F .P. : Vos peintures témoignent d'une recherche de l'équilibre : n'êtes-vous jamais tenté de vous arrêter juste avant de l'atteindre, agaçant ainsi l'œil du spectateur en introduisant un élément perturbateur ?

Si l’on en croit les définitions de « l’art français » (concept auquel je ne crois guère), l’équilibre en est la caractéristique majeure… Dans ma production, je le concède aisément, l’idée de « perturber » le spectateur est étrangère ! J'aime cette pensée de Matisse qui dit son aspiration à "un art d'équilibre, de pureté, de tranquillité, qui n'inquiète ni ne trouble".

F.P. : Dans quelle mesure la pratique de la peinture se fait-elle au détriment du dessin, de la gravure ou de la photographie ?
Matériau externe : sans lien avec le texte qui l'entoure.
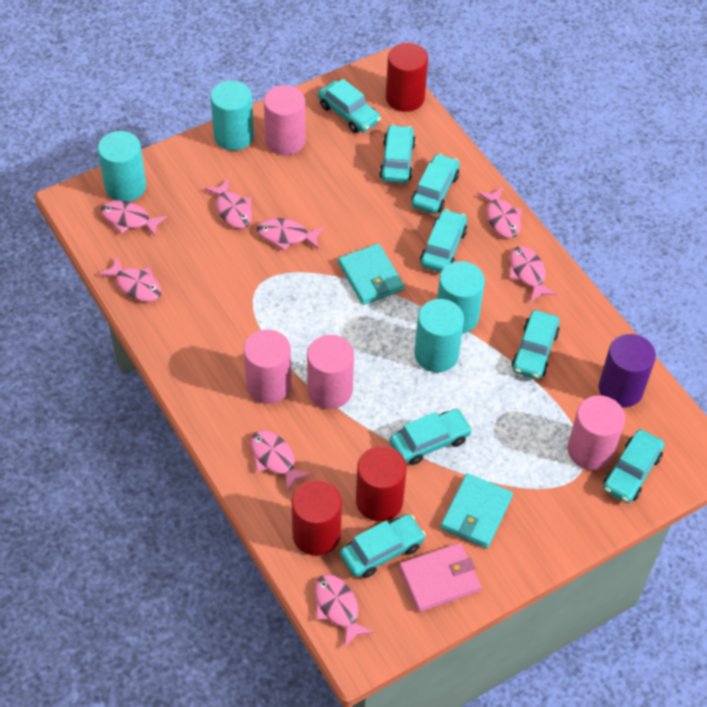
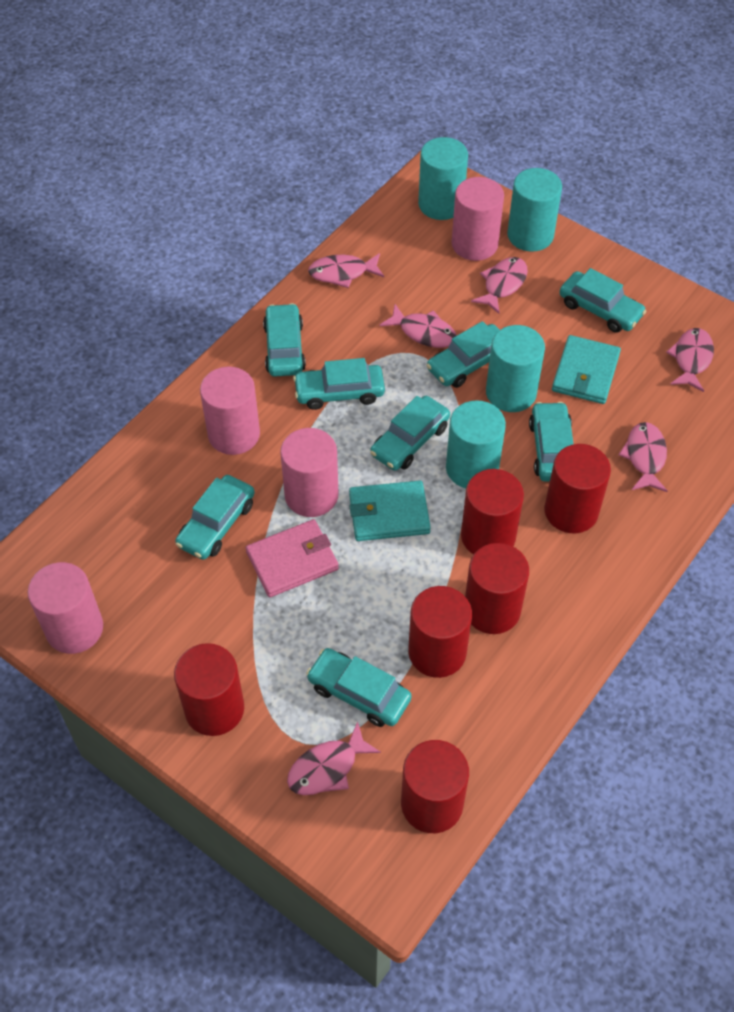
pink fish: [98,256,161,302] [101,200,167,236] [205,179,252,229] [250,430,312,492] [257,218,324,251] [314,574,374,647] [477,187,522,238] [509,246,557,302] = 8 -> [287,721,381,795] [308,253,384,288] [379,304,457,348] [471,257,528,314] [619,422,668,492] [666,328,714,392] = 6
purple cylinder: [599,334,656,408] = 1 -> none = 0
red cylinder: [291,480,342,556] [356,446,407,521] [386,43,428,112] = 3 -> [174,643,244,736] [401,740,469,833] [408,586,472,678] [461,469,524,554] [465,543,529,634] [544,444,611,533] = 6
P. G. : Man Ray disait : « Je peins ce que je ne peux pas photographier » ! La pratique de la photographie ne se fait pas au détriment de la peinture mais en parallèle : lorsque je ne peins pas, je photographie. Lorsque je n’ai pas mon matériel de peinture – en voyage par exemple – je dessine. La gravure, par contre, appartient au passé : je n’ai pas de presse et depuis une bonne vingtaine d’années j’ai abandonné cette technique qui pourtant me passionnait.

F.P. : Matisse et Mondrian – dont vous avez suivi le cheminement à rebours (il est parti des arbres pour arriver à ses compositions géométriques quand vous partez d'elles pour arriver aux cimes) – vous inspirent : y-a-t-il des artistes contemporains qui trouvent grâce à vos yeux ? (Penone ? Plensa ? Kiefer?)
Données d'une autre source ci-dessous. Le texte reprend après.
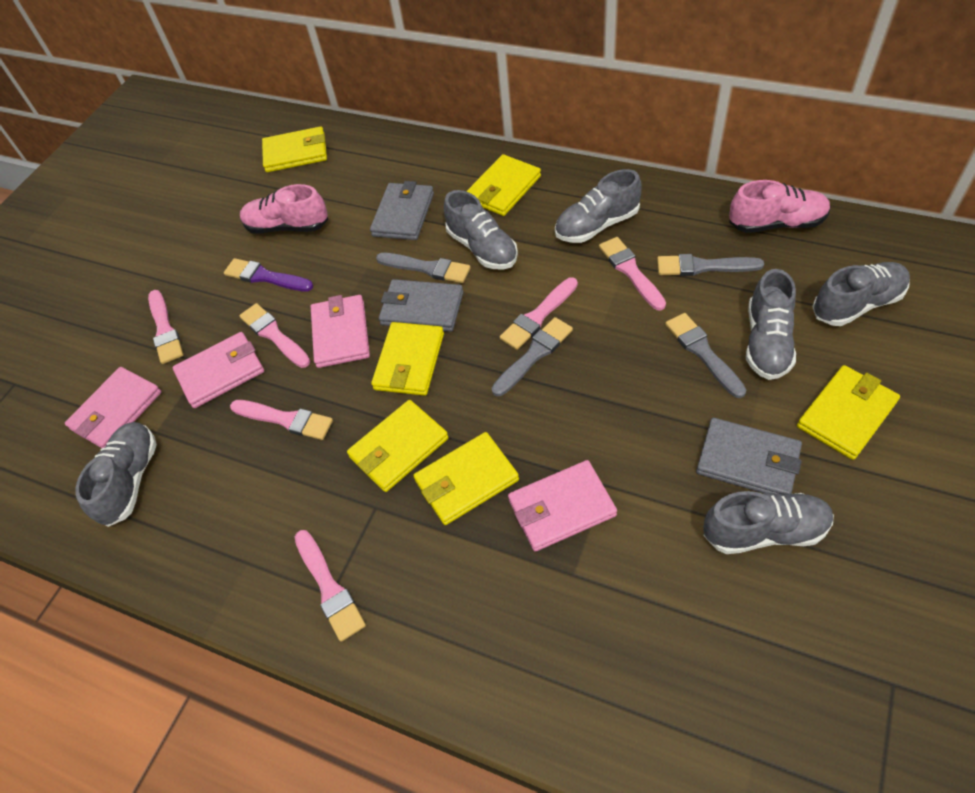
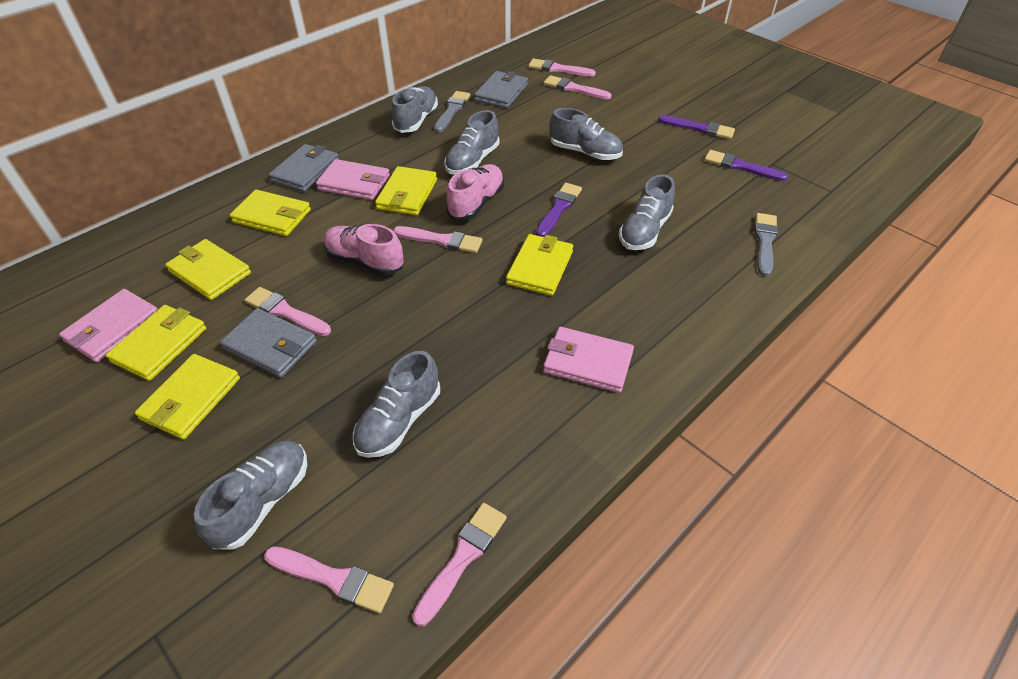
grey brush: [376,253,471,283] [492,317,573,396] [657,254,764,276] [665,313,746,398] = 4 -> [434,91,470,133] [755,213,778,277] = 2
pink wallet: [65,367,161,448] [173,332,264,408] [311,295,370,368] [508,460,617,552] = 4 -> [59,289,158,362] [316,159,390,200] [543,327,634,393] = 3
purple brush: [224,258,313,292] = 1 -> [536,183,582,237] [658,115,735,139] [704,150,788,181] = 3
P.G. : Je ne peux pas dire que je suis « inspiré » par Matisse ou Mondrian, même si je les admire. En tant que professeur d’arts plastiques – qui plus est, en fin de carrière – cela fait presque quarante ans que je suis devenu familier de leurs œuvres, comme du reste de nombreux autres artistes beaucoup plus anciens. L’avantage de mon métier, c’est de m’obliger sans cesse à faire des recherches, des retours et des découvertes d’artistes et d’œuvres très divers.
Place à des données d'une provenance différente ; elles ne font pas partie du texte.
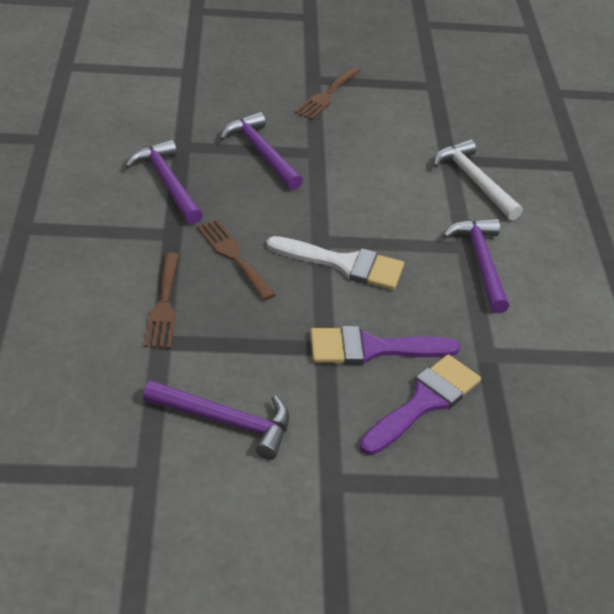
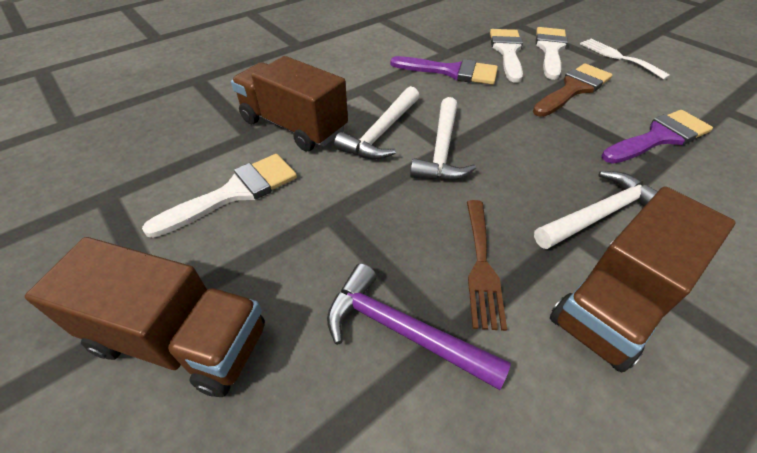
brown brush: none = 0 -> [533,63,612,117] = 1
brown fork: [144,252,179,349] [197,220,276,300] [294,67,361,120] = 3 -> [467,200,507,331] = 1
brown truck: none = 0 -> [25,237,265,397] [231,56,348,152] [550,186,735,372] = 3
purple hammer: [125,140,203,224] [143,380,289,460] [220,112,303,190] [443,218,509,313] = 4 -> [327,263,511,390] = 1
white brush: [266,236,404,290] = 1 -> [142,154,297,238] [490,29,523,83] [536,27,568,80] = 3
white fork: none = 0 -> [580,39,671,80] = 1
white hammer: [433,139,523,220] = 1 -> [334,86,419,159] [410,97,476,181] [534,171,658,249] = 3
J’aime beaucoup Penone ou Goldsworthy, mais je ne me limite pas à des artistes travaillant dans et avec la nature : je me sens trèsproche de Richard Diebenkorn, de Sean Scully, de Joan Mitchell, de certaines œuvres de Brice Marden. Mais je n’ai aucun a priori : le travail de Louise Nevelson, de Christian Boltanski, de Barbara Kruger ou de … Banksy, m’intéresse tout autant, sans que je ne ressente de proximité particulière de mon propre travail avec leurs œuvres.

à suivre...

 * Dessinatrice et graveur, Florence Pélisson enseigne les Arts Plastiques. Ses œuvres sont présentées sur son site : http://www.florence-pelisson.fr/

** Jacques Madelain est l'auteur de la préface du catalogue de l'exposition "La nature des choses", Fontainebleau 2015.